Crude Oil Facts
Oil is a hydrocarbon. It is made up of hydrogen and carbon atoms bonded together. Crude oil contains many different kinds of hydrocarbons of which some are gaseous, many are liquid, and usually
there are some residual solid hydrocarbons. These different hydrocarbons all have distinct boiling points, so they can be separated through distillation. Chemical processing may be used to break down some hydrocarbons (like diesel fuel) into ones with higher demand (like gasoline). Crude oil also contains other substances, and their presence is part of what makes crude oil largely unusable before the refining process. Refining removes substances like water, oxygen, nitrogen, and sulfur.
The hydrocarbons produced by refining crude oil have countless uses. Gasoline is the most widely known oil product, and it is central to most transportation in the United States. The U.S. Energy Information Administration estimates that in 2013, Americans consumed over three billion barrels of gasoline. Diesel fuel is similarly used in transportation, and it powers the trucking industry and large industrial vehicles.
Crude oil also produces propane and butane, which are collectively known as liquefied petroleum gas (LPG). In the United States, propane is often used to heat gas grills and camping stoves. In rural areas, particularly areas where natural gas is unavailable, LPG can be used for heating and/or electricity. Kerosene is another hydrocarbon produced from crude oil. It is used in jet and rocket fuel. In the 19th century, Americans used kerosene to light oil lamps and in parts of the world where electricity is unavailable or too expensive, people still use kerosene for lighting. There are also heavy fuel oils that can be used by ships and in some industrial boilers. Lubricant oils are another hydrocarbon produced from crude oil. Motor oil is vital to keeping a combustion engine functioning well. Brake and hydraulic fluids are also hydrocarbon-based. Other uses for lubricant oils range from lubricating artificial joints to food grade oils. The heaviest product of refining crude oil is asphalt. It is most often used in road construction to bind loose stones and minerals together to form asphalt concrete. The other major use for asphalt is in roofing shingles.
About fifteen percent of the oil consumed in the U.S. is used for purposes other than fuel. This includes the aforementioned lubricant oils and asphalt, but it also includes uses like solvents for paints, inks, and lacquers. Other products produced include aspirin and antihistamines, synthetic fabrics, plastics and rubber, paraffin wax, and golf balls (the interior of a golf ball is made with polybutadiene, a petroleum-based polymer, which helps give the ball more bounce).
The oil industry is a vital part of American society and the innumerable goods produced from oil are literally all around us.

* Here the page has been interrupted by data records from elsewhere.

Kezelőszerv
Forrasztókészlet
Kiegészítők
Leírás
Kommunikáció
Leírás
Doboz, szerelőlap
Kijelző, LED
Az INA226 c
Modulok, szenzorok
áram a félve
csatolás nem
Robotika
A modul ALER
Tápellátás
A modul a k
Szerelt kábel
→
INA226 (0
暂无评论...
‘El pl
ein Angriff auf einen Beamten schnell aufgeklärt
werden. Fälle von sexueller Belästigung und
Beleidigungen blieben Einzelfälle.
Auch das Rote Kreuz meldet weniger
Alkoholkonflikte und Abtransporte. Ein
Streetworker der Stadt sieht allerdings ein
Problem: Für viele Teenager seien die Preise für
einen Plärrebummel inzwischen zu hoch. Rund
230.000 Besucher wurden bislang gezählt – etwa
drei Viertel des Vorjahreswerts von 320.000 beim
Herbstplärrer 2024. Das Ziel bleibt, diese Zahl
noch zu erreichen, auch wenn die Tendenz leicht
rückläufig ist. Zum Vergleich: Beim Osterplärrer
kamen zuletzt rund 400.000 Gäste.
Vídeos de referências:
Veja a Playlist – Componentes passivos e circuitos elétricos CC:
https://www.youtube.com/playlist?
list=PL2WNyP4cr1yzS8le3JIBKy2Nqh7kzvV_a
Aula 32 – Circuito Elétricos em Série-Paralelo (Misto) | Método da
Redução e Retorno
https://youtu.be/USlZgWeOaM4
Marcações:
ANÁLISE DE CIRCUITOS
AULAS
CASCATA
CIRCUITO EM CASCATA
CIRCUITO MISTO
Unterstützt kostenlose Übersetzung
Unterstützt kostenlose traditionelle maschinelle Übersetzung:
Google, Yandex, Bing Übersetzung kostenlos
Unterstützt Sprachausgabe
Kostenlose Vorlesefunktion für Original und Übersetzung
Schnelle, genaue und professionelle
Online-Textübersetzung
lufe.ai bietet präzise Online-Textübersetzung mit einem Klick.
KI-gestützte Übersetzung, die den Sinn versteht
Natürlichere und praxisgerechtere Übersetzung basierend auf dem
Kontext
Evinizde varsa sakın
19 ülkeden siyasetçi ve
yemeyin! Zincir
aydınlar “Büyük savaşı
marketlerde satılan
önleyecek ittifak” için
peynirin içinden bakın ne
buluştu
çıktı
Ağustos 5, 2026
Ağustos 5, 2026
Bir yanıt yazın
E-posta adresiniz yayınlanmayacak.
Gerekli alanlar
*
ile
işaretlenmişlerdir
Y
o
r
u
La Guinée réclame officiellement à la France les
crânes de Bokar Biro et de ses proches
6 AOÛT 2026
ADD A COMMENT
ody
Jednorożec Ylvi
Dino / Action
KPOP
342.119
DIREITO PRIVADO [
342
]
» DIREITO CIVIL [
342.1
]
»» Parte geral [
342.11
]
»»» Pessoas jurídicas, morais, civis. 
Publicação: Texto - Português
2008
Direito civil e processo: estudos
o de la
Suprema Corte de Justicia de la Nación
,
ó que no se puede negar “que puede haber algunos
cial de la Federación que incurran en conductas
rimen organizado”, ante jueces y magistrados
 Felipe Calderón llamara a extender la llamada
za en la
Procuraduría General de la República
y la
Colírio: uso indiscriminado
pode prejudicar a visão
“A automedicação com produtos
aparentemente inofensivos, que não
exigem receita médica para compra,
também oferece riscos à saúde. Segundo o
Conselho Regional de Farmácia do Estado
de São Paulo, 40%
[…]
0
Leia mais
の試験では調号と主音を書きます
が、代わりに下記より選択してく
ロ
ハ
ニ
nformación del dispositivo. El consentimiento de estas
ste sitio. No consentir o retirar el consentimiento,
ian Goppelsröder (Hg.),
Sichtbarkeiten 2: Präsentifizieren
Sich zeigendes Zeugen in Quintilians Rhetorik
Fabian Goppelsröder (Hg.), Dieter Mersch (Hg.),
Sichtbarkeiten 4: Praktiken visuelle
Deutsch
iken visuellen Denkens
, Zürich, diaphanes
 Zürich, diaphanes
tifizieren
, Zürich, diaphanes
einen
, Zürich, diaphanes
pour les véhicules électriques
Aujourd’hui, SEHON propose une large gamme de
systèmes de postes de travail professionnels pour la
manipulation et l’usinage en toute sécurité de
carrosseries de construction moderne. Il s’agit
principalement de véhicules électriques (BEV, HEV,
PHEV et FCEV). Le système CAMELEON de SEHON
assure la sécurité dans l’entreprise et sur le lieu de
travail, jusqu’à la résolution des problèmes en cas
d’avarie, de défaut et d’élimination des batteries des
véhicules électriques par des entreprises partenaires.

However, the oil and natural gas industry is more than just energy and consumer goods. It provides good jobs at a time when those are increasingly hard to come by. Economists estimate that from 2002 to 2012, oil and natural gas exploration, drilling, and associated businesses have created more than one million jobs in the United States. The rest of the economy combined to create only 1.7 million jobs in that same time span.
The benefits of the U.S. oil and natural gas industry extend beyond job creation. Throughout the 1990’s and into the early 2000’s, the gap between how much energy the U.S. consumed and how much it produced grew significantly. In 2005, the energy we produced was equal to about seventy percent of what we consumed, and due to the increase in our energy production since then, current energy production is equal to nearly eighty-four percent of what we consume. Due to technological advances in frac’ing technology and horizontal drilling, the oil and natural gas industry has been able to increase the oil and gas production over the last few years. If the current production trend continues then the United States will become self reliant in its energy needs and less dependent upon foreign oil, which makes Americans more secure and more in control of our energy future.